Clearly, the current approach is not fair. Since the enactment of the Hatch-Waxman Act in 1984 -- which included a shorter, two-year restoration for certain drugs already in the FDA approval process based on the assumption that these drugs would be approved quickly -- Congress on seven occasions has enacted legislation to address particular FDA-regulated products where the application of the two-year restoration period would be unfair because of lengthy delays in the regulatory approval process that were unanticipated at the time the Hatch-Waxman was passed
As I testified before the Senate Subcommittee on Patents, Copyrights, and Trademarks in 1991, the root problem stems from basic weaknesses in the Hatch-Waxman Act, which was evident even at the time of enactment. For example, the two-year restoration period for certain pipeline drugs was itself arbitrary, apparently the result of political compromise rather than an informed understanding of the complexities of the FDA review and approval process and the lengthy delays that might arise as a drug works its way through that complex process. Similarly, the time limits on the FDA testing phase for certain pipeline drugs were arbitrary rather than reasoned.

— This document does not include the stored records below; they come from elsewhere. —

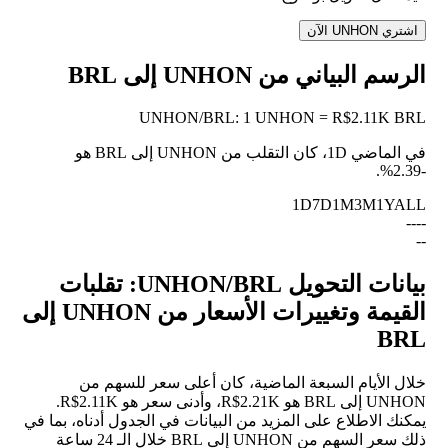
اشتري UNHON الآن
الرسم البياني من UNHON إلى BRL
UNHON
/
BRL
:
1 UNHON = R$2.11K BRL
في الماضي 1D، كان التقلب من UNHON إلى BRL هو
.
-2.39%
1D
7D
1M
3M
1Y
ALL
--
--
--
بيانات التحويل UNHON/BRL: تقلبات
القيمة وتغييرات الأسعار من UNHON إلى
BRL
خلال الأيام السبعة الماضية، كان أعلى سعر للسهم من
UNHON إلى BRL هو R$2.21K، وأدنى سعر هو R$2.11K.
يمكنك الاطلاع على المزيد من البيانات في الجدول أدناه، بما في
ذلك سعر السهم من UNHON إلى BRL خلال الـ 24 ساعة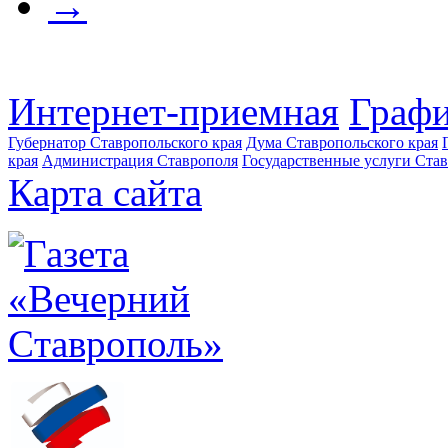
→
Интернет-приемная
Графи
Губернатор Ставропольского края
Дума Ставропольского края
края
Администрация Ставрополя
Государственные услуги Став
Карта сайта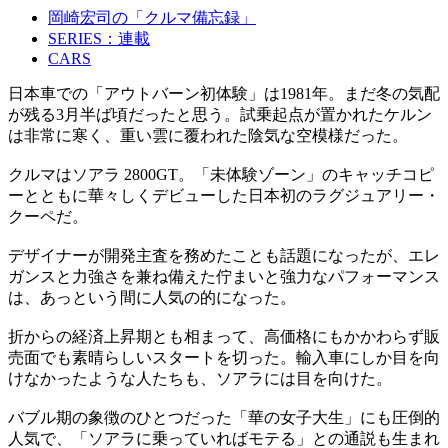
岡崎宏司の「クルマ備忘録」
SERIES：連載
CARS
日本車での「アウトバーン初体験」は1981年。まだ冬の気配
が残る3月半ば頃だったと思う。試乗起点が置かれたケルン
は非常に寒く、重い雲に覆われた陰気な空模様だった。
クルマはソアラ 2800GT。「未体験ゾーン」のキャッチコピ
ーとともに華々しくデビューした日本初のラグジュアリー・
クーペだ。
デザイナーが開発主査を務めたことも話題になったが、エレ
ガンスと力強さを兼ね備えた佇まいと強力なパフォーマンス
は、あっという間に人気の的になった。
折からの経済上昇期とも相まって、高価格にもかかわらず販
売面でも素晴らしいスタートを切った。輸入車にしか目を向
けなかったような人たちも、ソアラには目を向けた。
バブル期の象徴のひとつだった「華の女子大生」にも圧倒的
人気で、「ソアラに乗っていればモテる」との通説も生まれ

Related to, but distinct from, the merits of specific claims for legislative term restoration for particular FDA-regulated products, is the larger public policy question of how Congress might go about regularizing the process of granting relief in cases where the application of the general two-year rule in the Hatch-Waxman Act would be unfair or inequitable. In 1991, I testified that a fair and impartial method of considering private claims for patent term extensions must be found to prevent the subcommittee from being overcome with a deluge of similar requests and to ensure that all who seek private relief are treated with uniform fairness. That need is as great today as it was when I last testified almost a decade ago.
What alternatives are available to Congress? In my 1991 testimony, I identified a number of approaches for obtaining independent review and fact determination in these cases, including referral of the bill to the Commissioner of Patents and Trademarks, the alternative adopted in H.R. 1598. After serving as Commissioner of Patents and Trademarks for almost five years, I remain convinced that such an approach constitutes sound public policy. For that reason alone, and without the time this afternoon to undertake a detailed discussion of this legislation, I can strongly endorse the "Patent Fairness Act of 1999." H.R. 1598 is a sound approach for achieving fairness and predictability in America's intellectual property system.